Fortunately for freedom and democracy, it is beginning to dawn on some European leaders that the time has come to provide war-winning support to Ukraine. The calculus is simple: saving Ukraine makes a Third World War less likely. Leaving Ukraine to slowly bleed to death makes a Third World War more likely.

Ukraine is presently bleeding to death. Its critical national infrastructure is being destroyed at an alarming rate. Its soldiers are involved in a bloody, slow-motion fighting retreat. Faced with human-wave attacks (the same tactic Russia used in the Second World War), Ukrainian positions, lacking adequate artillery and close air support, are frequently overwhelmed. Russia can afford to sacrifice men, women and equipment. Ukraine cannot.

To date, three European leaders have told the truth about Ukraine’s precarious position: French President Emmanuel Macron, Estonian Prime Minister Kaja Kallas and Polish Prime Minister Donald Tusk. Europe’s other leaders (should they be called leaders?) are in denial. Macron, supported by Kallas, has, gadfly-like, floated the idea of putting boots on the ground in Ukraine. Tusk, whose government has increased defence spending to four percent of GDP, has warned that Europe is in a ‘pre-war’ era. Said Tusk: “War is no longer a concept from the past. It is real, and it started over two years ago”.

What is the remedy?

A Coalition of the Willing – initially Estonia and France – should, at Ukraine’s invitation, deploy armoured formations, artillery and close air support assets to the Ukraine-Belarus border, thereby allowing Kyiv to redeploy assets from the north to the south and east, where the fighting is most intense. Bilateral deployments would deny Putin the opportunity to claim he was under attack from NATO.

Once Russia’s advance has been halted, other countries – initially Latvia and Lithuania – will likely join the Coalition. Having stabilized the front line, a no-fly zone should be implemented over Ukraine, reducing the number of attacks on Ukraine’s critical national infrastructure and front line. It is difficult to see how other European countries could remain on friendly terms with France, Lithuania, Latvia and Estonia if they remained aloof. If nothing else, self-interest would oblige them to join the fray.

There would, of course, be an element of quid-pro-quo in this escalation. Ukraine would have to cast its conscription net more widely to generate a larger standing army and convert – with Western help – more of its economy to war production.

As to where European intervention would leave the United States, it is difficult to see how the U.S. could remain aloof. The costs – loss of moral authority, reduced influence around the globe, alienation of allies, loss of trading partners and, possibly, charges of cowardice – would be too great. Even an administration as self-interested, myopic and asinine as that promised by Trump would be shamed into action.

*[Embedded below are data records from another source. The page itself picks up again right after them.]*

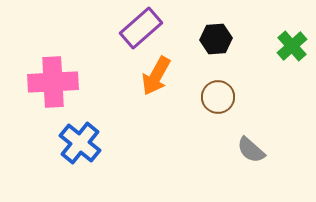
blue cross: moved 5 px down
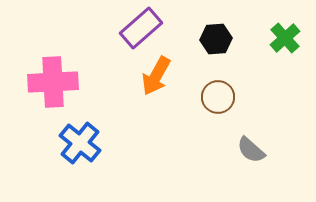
green cross: moved 7 px left, 8 px up
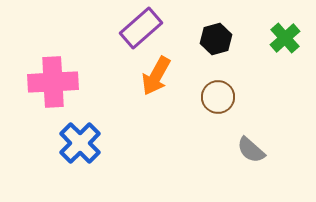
black hexagon: rotated 12 degrees counterclockwise
blue cross: rotated 6 degrees clockwise
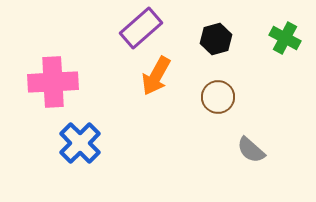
green cross: rotated 20 degrees counterclockwise
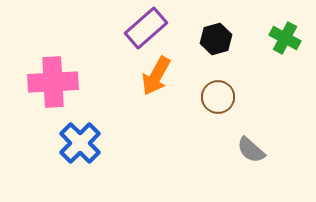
purple rectangle: moved 5 px right
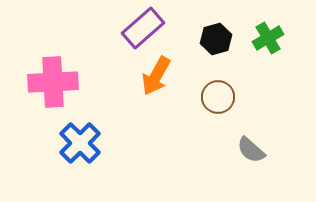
purple rectangle: moved 3 px left
green cross: moved 17 px left; rotated 32 degrees clockwise
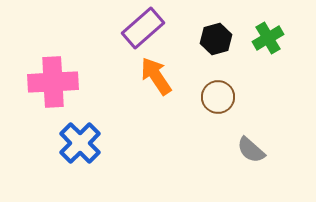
orange arrow: rotated 117 degrees clockwise
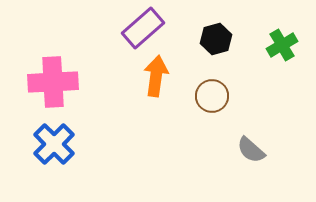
green cross: moved 14 px right, 7 px down
orange arrow: rotated 42 degrees clockwise
brown circle: moved 6 px left, 1 px up
blue cross: moved 26 px left, 1 px down
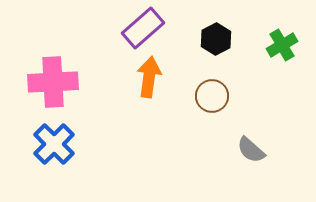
black hexagon: rotated 12 degrees counterclockwise
orange arrow: moved 7 px left, 1 px down
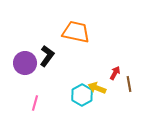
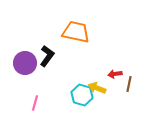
red arrow: moved 1 px down; rotated 128 degrees counterclockwise
brown line: rotated 21 degrees clockwise
cyan hexagon: rotated 15 degrees counterclockwise
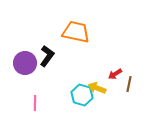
red arrow: rotated 24 degrees counterclockwise
pink line: rotated 14 degrees counterclockwise
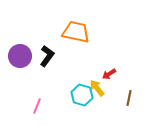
purple circle: moved 5 px left, 7 px up
red arrow: moved 6 px left
brown line: moved 14 px down
yellow arrow: rotated 30 degrees clockwise
pink line: moved 2 px right, 3 px down; rotated 21 degrees clockwise
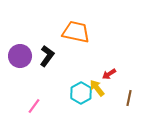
cyan hexagon: moved 1 px left, 2 px up; rotated 15 degrees clockwise
pink line: moved 3 px left; rotated 14 degrees clockwise
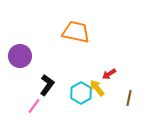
black L-shape: moved 29 px down
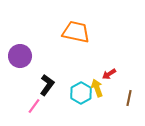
yellow arrow: rotated 18 degrees clockwise
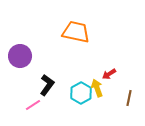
pink line: moved 1 px left, 1 px up; rotated 21 degrees clockwise
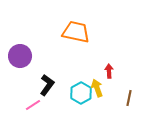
red arrow: moved 3 px up; rotated 120 degrees clockwise
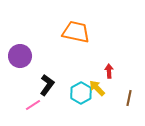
yellow arrow: rotated 24 degrees counterclockwise
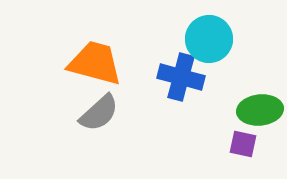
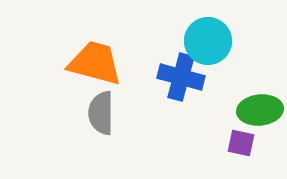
cyan circle: moved 1 px left, 2 px down
gray semicircle: moved 2 px right; rotated 132 degrees clockwise
purple square: moved 2 px left, 1 px up
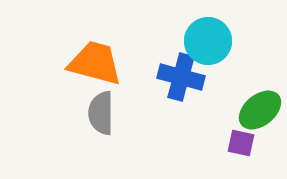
green ellipse: rotated 33 degrees counterclockwise
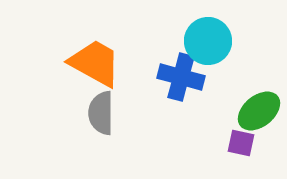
orange trapezoid: rotated 14 degrees clockwise
green ellipse: moved 1 px left, 1 px down
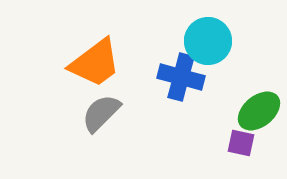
orange trapezoid: rotated 114 degrees clockwise
gray semicircle: rotated 45 degrees clockwise
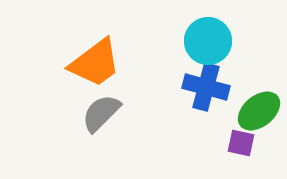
blue cross: moved 25 px right, 10 px down
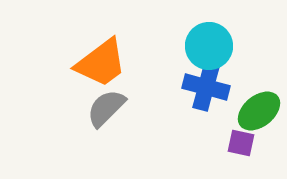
cyan circle: moved 1 px right, 5 px down
orange trapezoid: moved 6 px right
gray semicircle: moved 5 px right, 5 px up
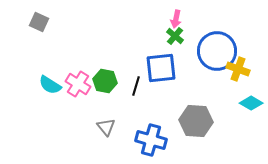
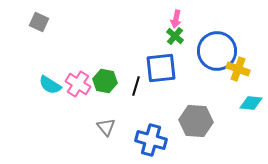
cyan diamond: rotated 25 degrees counterclockwise
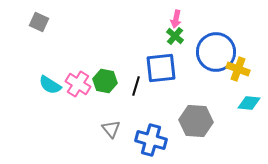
blue circle: moved 1 px left, 1 px down
cyan diamond: moved 2 px left
gray triangle: moved 5 px right, 2 px down
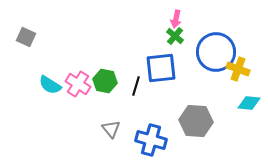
gray square: moved 13 px left, 15 px down
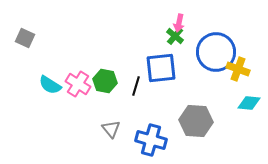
pink arrow: moved 3 px right, 4 px down
gray square: moved 1 px left, 1 px down
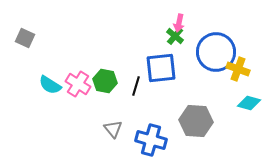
cyan diamond: rotated 10 degrees clockwise
gray triangle: moved 2 px right
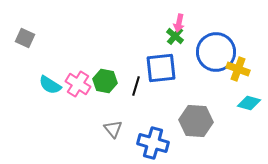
blue cross: moved 2 px right, 3 px down
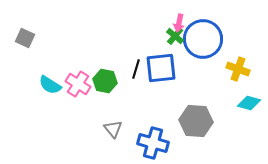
blue circle: moved 13 px left, 13 px up
black line: moved 17 px up
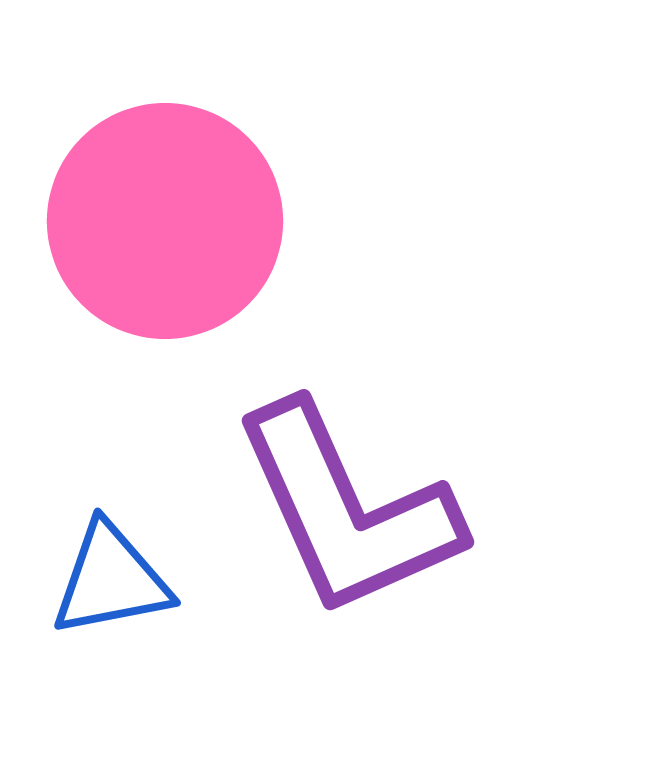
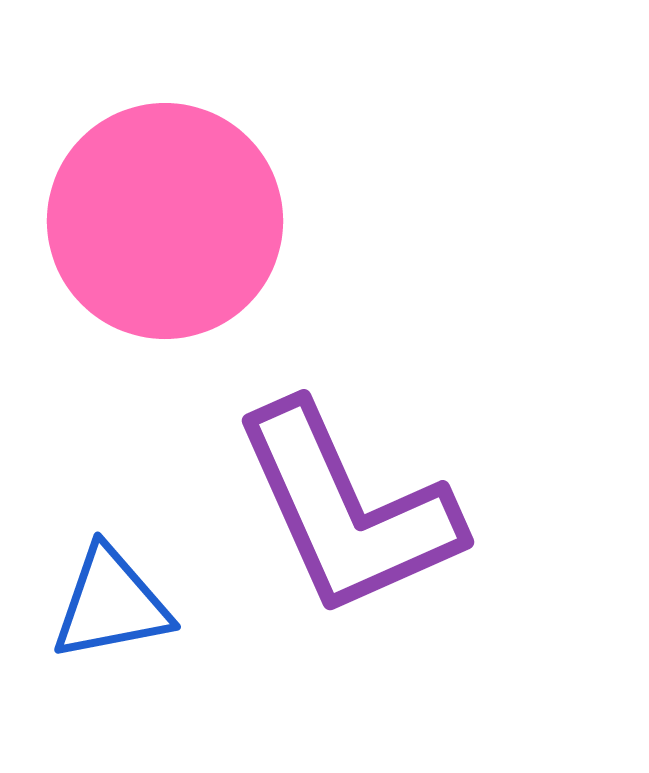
blue triangle: moved 24 px down
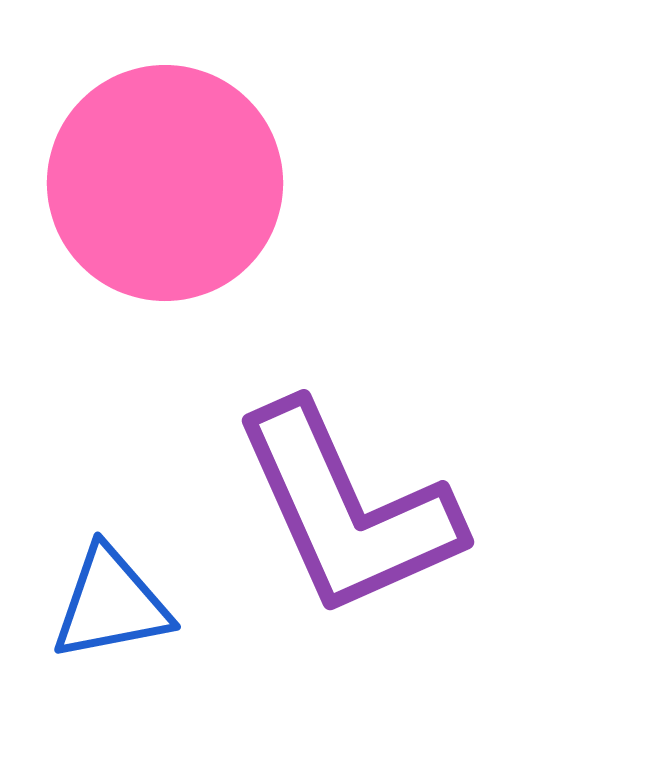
pink circle: moved 38 px up
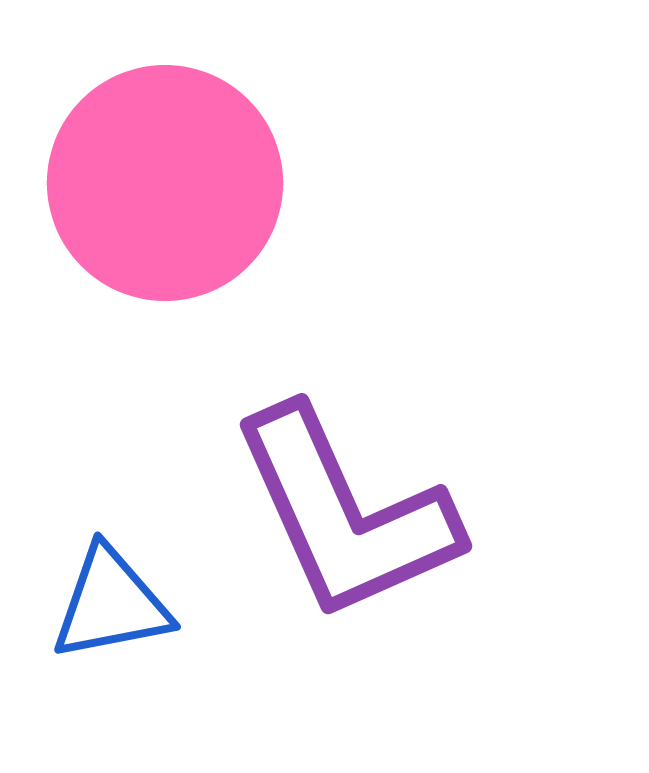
purple L-shape: moved 2 px left, 4 px down
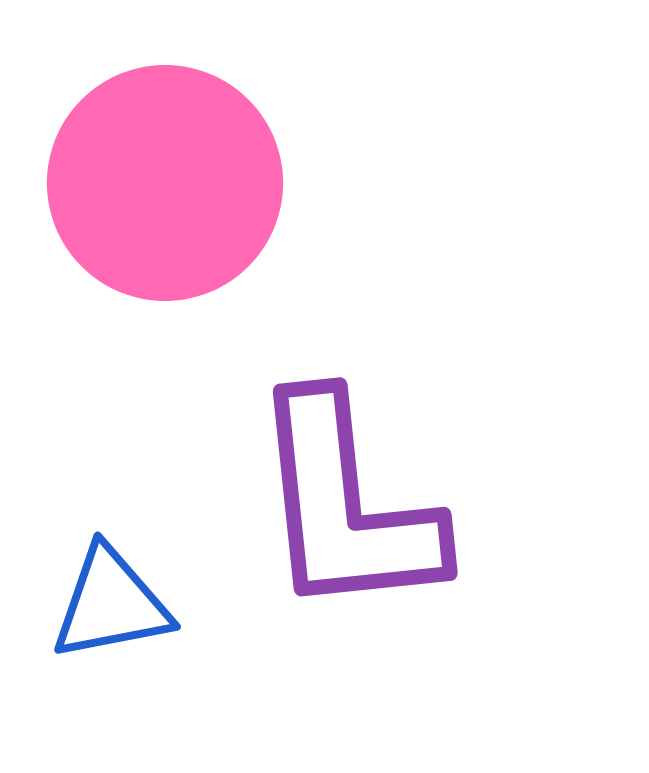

Plus ça change. In 1939, Europe’s democracies stood alone against Fascist Germany. In 2024, they stand alone against Fascist Russia. Tusk is right. Free Europe faces a new Dark Age that will consume it unless it fights. Churchill’s words of 16 October, 1938 are apposite: “The lights are going out; but there is still time for those to whom freedom and parliamentary government mean something”.

Act now.

Dr. Simon Bennett directs the Civil Safety and Security Unit at the University of Leicester. He’s interested in the organizational, social, economic and political origins of risk. He has worked with the Royal Air Force and U.K. National Police Air Service on human factors issues. His latest book, Atomic Blackmail? The weaponisation of nuclear facilities during the Russia-Ukraine War, was published by Libri Publishing Ltd. in 2023.